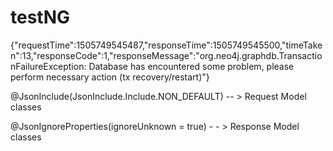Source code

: # testNG

 {"requestTime":1505749545487,"responseTime":1505749545500,"timeTaken":13,"responseCode":1,"responseMessage":"org.neo4j.graphdb.TransactionFailureException: Database has encountered some problem, please perform necessary action (tx recovery/restart)"}
 
 
 @JsonInclude(JsonInclude.Include.NON_DEFAULT) -- > Request Model classes


@JsonIgnoreProperties(ignoreUnknown = true) - - > Response Model classes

※

Problem details → A word-for-word copy of the records is needed, one that contains no pictures.

Finished task →
Source code

: # testNG

 {"requestTime":1505749545487,"responseTime":1505749545500,"timeTaken":13,"responseCode":1,"responseMessage":"org.neo4j.graphdb.TransactionFailureException: Database has encountered some problem, please perform necessary action (tx recovery/restart)"}
 
 
 @JsonInclude(JsonInclude.Include.NON_DEFAULT) -- > Request Model classes


@JsonIgnoreProperties(ignoreUnknown = true) - - > Response Model classes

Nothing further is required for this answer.